David has another surgery this summer. Double Inguinal Hernias with mesh! After all the stuff with his colon cancer: hospital stays and unexpected procedures the last two years, we can’t believe another thing is left to go through.
There is something to knowing and believing your father will take care of you. My dad has always been a good provider and I’ve never questioned if He would supply any need I had. I think this is why I’ve never doubted God would also … yet never felt so hurt when He didn’t. Sometimes His timing has seemed off to me and I’ve cried, until I realized He always has a reason in His delay.
There’s a children’s song we sung at Awana’s, “My God is so big, so strong and so mighty, there’s nothing my God can not do for you.” Yet, who can know the mind of God, except the Spirit of God. And how can we ever assume or predict precisely what’s up His sleeve? Peace comes with contentment. When we trust to stay put, let it all go, and fall back into His everlasting arms.
Finally getting David’s business running well again, paying off medical bills, and our oldest daughter graduating high school. Another surgery, more medical bills now? It’s so hard to rest, hard to wait, hard to trust once again. Yet I have assurance He is working on our behalf and for our good.

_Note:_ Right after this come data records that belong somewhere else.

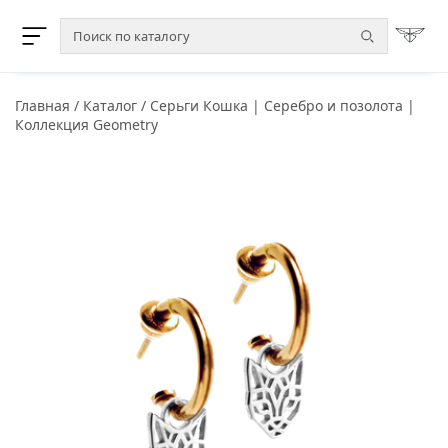
Главная
/
Каталог
/
Серьги Кошка | Серебро и позолота |
Коллекция Geometry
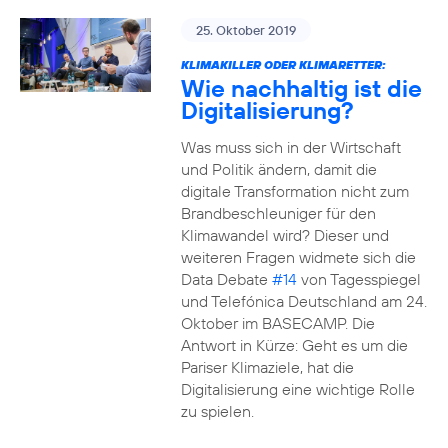
25. Oktober 2019
KLIMAKILLER ODER KLIMARETTER:
Wie nachhaltig ist die
Digitalisierung?
Was muss sich in der Wirtschaft
und Politik ändern, damit die
digitale Transformation nicht zum
Brandbeschleuniger für den
Klimawandel wird? Dieser und
weiteren Fragen widmete sich die
Data Debate
#14
von Tagesspiegel
und Telefónica Deutschland am 24.
Oktober im BASECAMP. Die
Antwort in Kürze: Geht es um die
Pariser Klimaziele, hat die
Digitalisierung eine wichtige Rolle
zu spielen.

I know that – He will, He will, He will– somehow. Had we not walked through the fire and the flood already, and had I not felt His hands hold me again and again, I may not grasp this amazing blessed assurance with all my heart.
“Blessed and enviably happy [with a happiness produced by the experience of God’s favor and especially conditioned by the revelation of His matchless grace] are those who mourn, for they shall be comforted!” Matthew 5:4
No matter the mourning, I can not be depressed, for I am too comforted and know in my soul He is working for our good.